Extracted text START

San Diego refuses call to ban battery storage projects

Battery blazes at Otay Mesa and Escondido prompted calls for a temporary halt on new sites but the local authority decided instead to extend a requirement to include details of fire safety systems as part of planning applications.
Valley Center Energy Storage Facility near San Diego, California. | Image: Terra-Gen

The Board of Supervisors of San Diego County, in California, has resisted calls for a temporary ban on new utility-scale battery energy storage systems (BESS).

A planning and land use session of the county authority, held on Sep. 11, 2024, opted against passing ordinances to bring in a moratorium on new BESS projects and to require all such sites to be based on modular, containerized design.

The local authority did, however, follow its chief administrative officer’s recommendation to continue to require all battery storage site applications to include details of fire safety properties related to project design, operation, and use, drawn up by a fire protection engineer.

Calls for a ban on new projects had been made in the wake of a 17-day battery fire at the 250 MW/250 MWH Gateway Energy Storage Station in Otay Mesa, San Diego, in May 2024. On Sep. 5, 2024, one of the 24 battery cells at a BESS belonging to utility San Diego Gas & Electric in Escondido caught fire.

Supervisors rejected the requirement all new BESS sites must be based on a modular design despite officers writing, in the meeting agenda, “BESS facilities are now largely using a modular design and are contained within enclosures (ie containerized facilities). This separates the battery units so that, should a fire occur, it is less likely to spread to other battery modules in the facility (ie thermal runaway propagation). This has reduced some of the fire risks of BESS facilities.”

Referring to the two recent battery fires, the agenda continued, “Unlike container battery projects, all the Gateway Energy Storage facility batteries were inside one rectangular warehouse building, allowing the fire to spread within the building and last for about 17 days. By contrast, the BESS facility in Valley Center, which included a modular design with enclosures to inhibit thermal runaway, had a fire that lasted around 45 minutes.”

Local media quoted calls from residents to bring in a moratorium on new sites, with reference to the 320 MW/1280 MWh Seguro project being planned by utility AES in the city of Escondido.

The NBC San Diego news site quoted a residents’ statement which said, “The Escondido battery fire is unfolding in an industrial area away from homes and residences. However, it reinforces the concerns of residents that a project that is 10 times larger (the Seguro project) is being proposed, which would be surrounded by hundreds of homes and upwind from a hospital in northern San Diego County, near Escondido.”

San Diego Board of Supervisors has funded a fire protection engineer to research BESS fire suppression and safety best practice, to inform safety standards. The results are expected by the end of 2024.

Extracted text END
Records supplied START

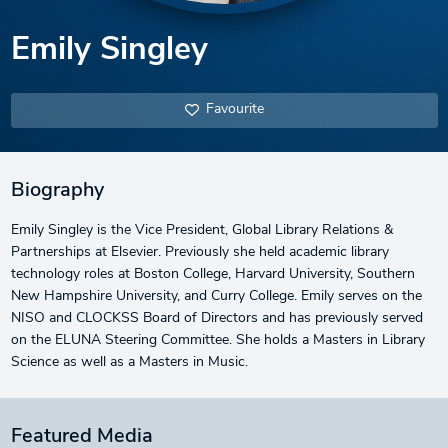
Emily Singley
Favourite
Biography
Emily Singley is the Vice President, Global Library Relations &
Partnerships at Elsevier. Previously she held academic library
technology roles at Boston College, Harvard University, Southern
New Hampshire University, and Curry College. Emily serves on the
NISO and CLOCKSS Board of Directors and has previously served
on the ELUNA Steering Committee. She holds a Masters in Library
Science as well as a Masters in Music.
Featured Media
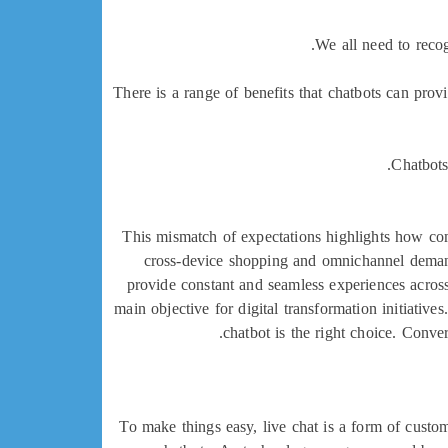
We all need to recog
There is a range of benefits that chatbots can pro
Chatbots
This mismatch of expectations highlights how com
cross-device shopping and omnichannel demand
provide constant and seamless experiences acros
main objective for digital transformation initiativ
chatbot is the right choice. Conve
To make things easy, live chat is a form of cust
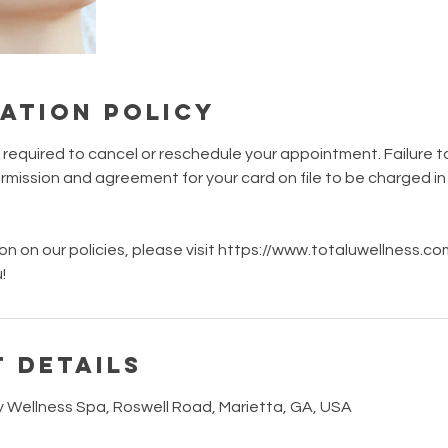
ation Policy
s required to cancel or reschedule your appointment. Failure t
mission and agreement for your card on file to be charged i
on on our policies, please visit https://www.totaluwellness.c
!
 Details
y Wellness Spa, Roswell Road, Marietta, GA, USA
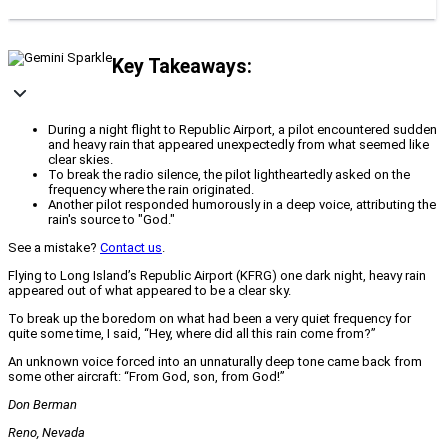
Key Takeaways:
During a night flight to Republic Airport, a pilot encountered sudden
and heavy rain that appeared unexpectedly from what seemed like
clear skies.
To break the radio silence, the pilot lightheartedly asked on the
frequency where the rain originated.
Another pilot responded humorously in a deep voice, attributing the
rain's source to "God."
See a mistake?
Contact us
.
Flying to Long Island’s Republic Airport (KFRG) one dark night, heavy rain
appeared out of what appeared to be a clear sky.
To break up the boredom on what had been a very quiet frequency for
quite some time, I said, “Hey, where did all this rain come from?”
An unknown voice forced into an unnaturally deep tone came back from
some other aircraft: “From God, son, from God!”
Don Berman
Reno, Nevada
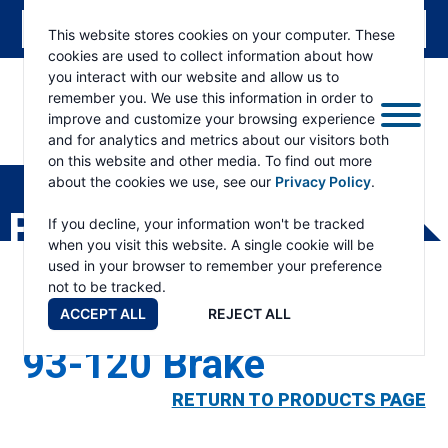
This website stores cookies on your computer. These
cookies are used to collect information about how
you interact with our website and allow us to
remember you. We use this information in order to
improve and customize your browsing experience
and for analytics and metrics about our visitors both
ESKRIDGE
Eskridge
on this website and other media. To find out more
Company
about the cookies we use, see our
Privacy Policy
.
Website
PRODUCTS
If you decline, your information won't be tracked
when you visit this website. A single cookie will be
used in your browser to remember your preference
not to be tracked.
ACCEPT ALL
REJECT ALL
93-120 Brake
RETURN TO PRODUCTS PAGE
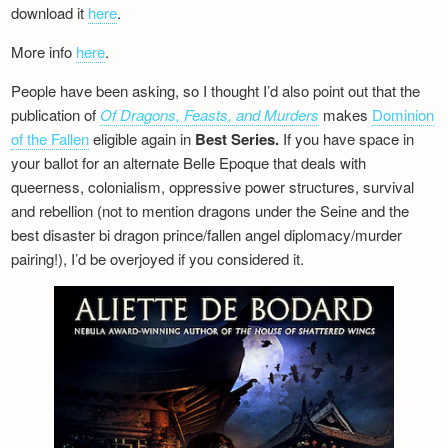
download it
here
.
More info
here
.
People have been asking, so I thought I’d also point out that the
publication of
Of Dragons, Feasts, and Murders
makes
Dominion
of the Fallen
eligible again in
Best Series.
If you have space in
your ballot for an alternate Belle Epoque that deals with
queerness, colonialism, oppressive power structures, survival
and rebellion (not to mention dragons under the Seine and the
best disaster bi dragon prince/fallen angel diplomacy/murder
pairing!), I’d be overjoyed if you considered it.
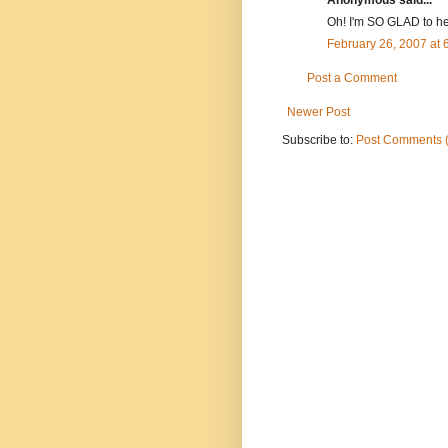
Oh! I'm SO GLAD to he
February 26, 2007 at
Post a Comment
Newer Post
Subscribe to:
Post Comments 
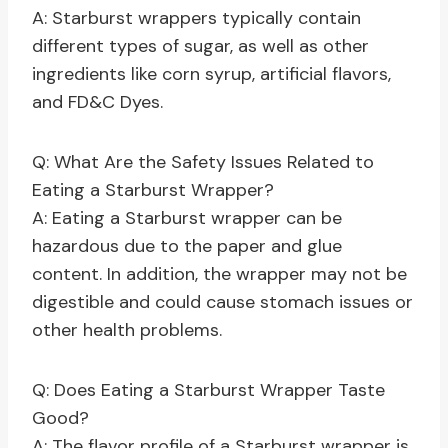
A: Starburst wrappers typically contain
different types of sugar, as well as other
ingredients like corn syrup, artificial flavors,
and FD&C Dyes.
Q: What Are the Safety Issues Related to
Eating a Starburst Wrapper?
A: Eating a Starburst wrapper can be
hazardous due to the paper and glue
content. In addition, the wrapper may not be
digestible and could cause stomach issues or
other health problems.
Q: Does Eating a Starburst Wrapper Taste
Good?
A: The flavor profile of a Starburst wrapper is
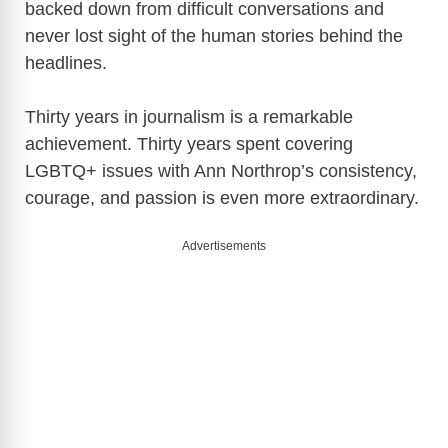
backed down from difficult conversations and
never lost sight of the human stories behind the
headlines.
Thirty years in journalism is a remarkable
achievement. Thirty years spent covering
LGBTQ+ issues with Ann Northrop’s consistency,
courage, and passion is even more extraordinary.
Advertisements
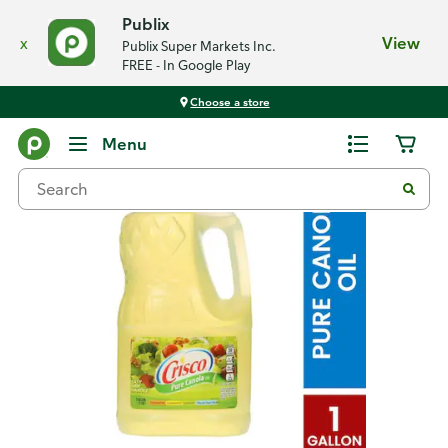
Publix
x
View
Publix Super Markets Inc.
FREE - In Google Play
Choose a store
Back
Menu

Records supplied END
Records supplied START

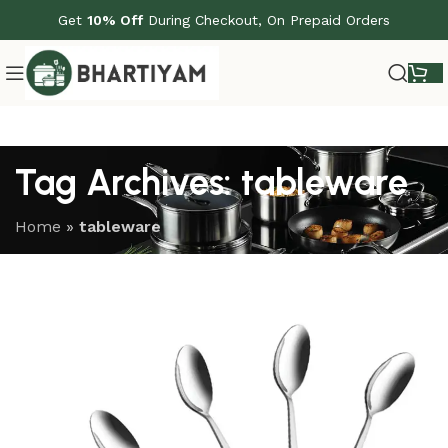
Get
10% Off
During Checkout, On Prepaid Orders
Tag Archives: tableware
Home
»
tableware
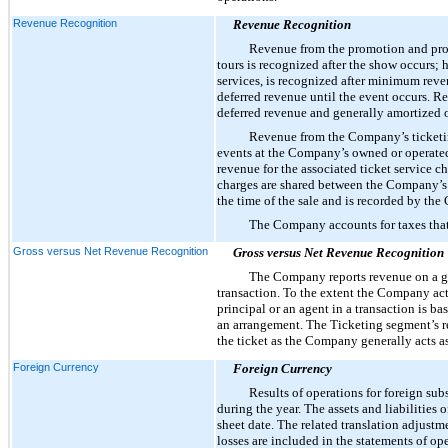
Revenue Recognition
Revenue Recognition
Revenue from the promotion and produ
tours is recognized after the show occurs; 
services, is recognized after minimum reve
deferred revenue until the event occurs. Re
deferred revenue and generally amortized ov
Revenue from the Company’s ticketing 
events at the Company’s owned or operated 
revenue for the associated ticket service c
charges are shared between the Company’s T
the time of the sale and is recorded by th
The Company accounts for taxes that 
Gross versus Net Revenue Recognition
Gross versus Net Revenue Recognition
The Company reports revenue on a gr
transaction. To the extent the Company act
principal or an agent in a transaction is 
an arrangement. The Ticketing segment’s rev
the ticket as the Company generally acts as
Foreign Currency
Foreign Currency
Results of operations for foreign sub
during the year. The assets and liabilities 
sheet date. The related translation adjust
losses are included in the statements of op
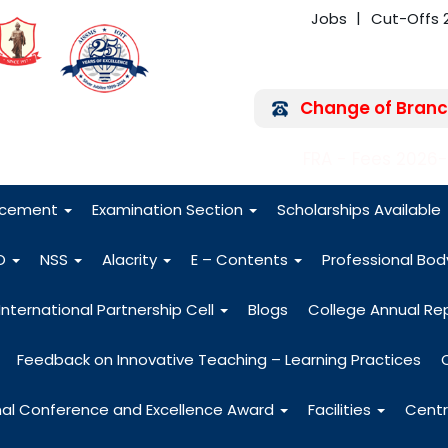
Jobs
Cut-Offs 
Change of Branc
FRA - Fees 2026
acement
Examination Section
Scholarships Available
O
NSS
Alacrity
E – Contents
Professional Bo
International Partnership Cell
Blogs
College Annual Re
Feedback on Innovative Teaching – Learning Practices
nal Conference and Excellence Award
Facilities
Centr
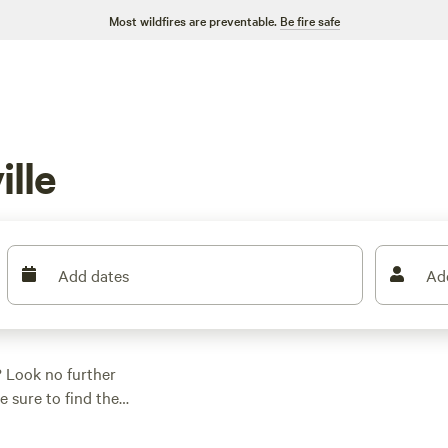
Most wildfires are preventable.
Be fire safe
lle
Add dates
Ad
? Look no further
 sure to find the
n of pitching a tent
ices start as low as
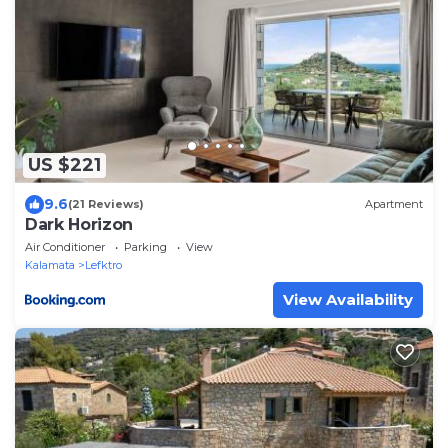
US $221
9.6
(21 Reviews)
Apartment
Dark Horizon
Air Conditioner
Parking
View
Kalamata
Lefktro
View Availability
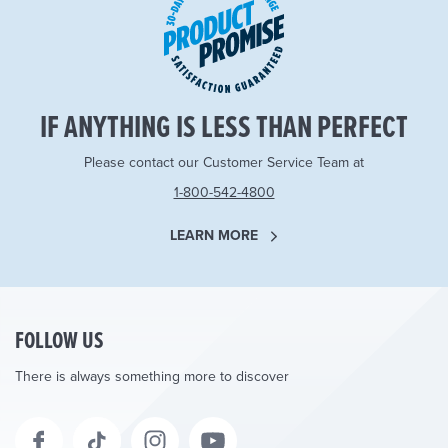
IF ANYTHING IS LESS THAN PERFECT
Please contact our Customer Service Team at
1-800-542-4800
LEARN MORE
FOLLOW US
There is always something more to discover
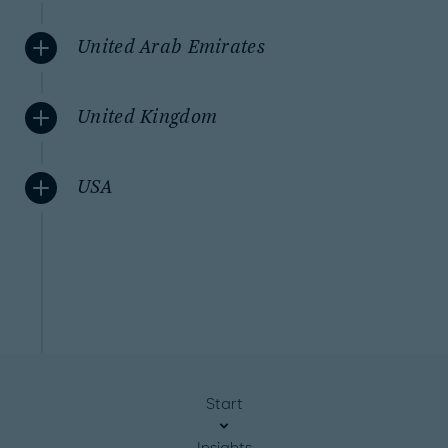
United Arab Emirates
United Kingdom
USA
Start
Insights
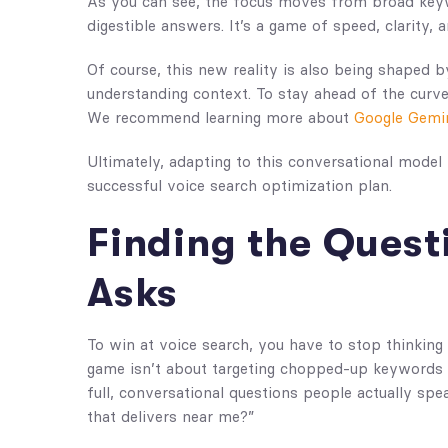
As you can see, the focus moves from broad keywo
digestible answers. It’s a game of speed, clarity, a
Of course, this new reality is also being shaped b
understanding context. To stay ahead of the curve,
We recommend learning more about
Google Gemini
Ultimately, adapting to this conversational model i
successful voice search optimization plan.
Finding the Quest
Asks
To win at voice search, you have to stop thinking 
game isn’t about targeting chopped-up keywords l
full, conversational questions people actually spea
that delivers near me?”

Records supplied END

→ **Work task**
Duplicate the passage of the San Diego battery storage article starting with "The local authority did, however, follow" and going on through "Escondido caught fire.".

→ **Output for this exercise**
The local authority did, however, follow its chief administrative officer’s recommendation to continue to require all battery storage site applications to include details of fire safety properties related to project design, operation, and use, drawn up by a fire protection engineer.

Calls for a ban on new projects had been made in the wake of a 17-day battery fire at the 250 MW/250 MWH Gateway Energy Storage Station in Otay Mesa, San Diego, in May 2024. On Sep. 5, 2024, one of the 24 battery cells at a BESS belonging to utility San Diego Gas & Electric in Escondido caught fire.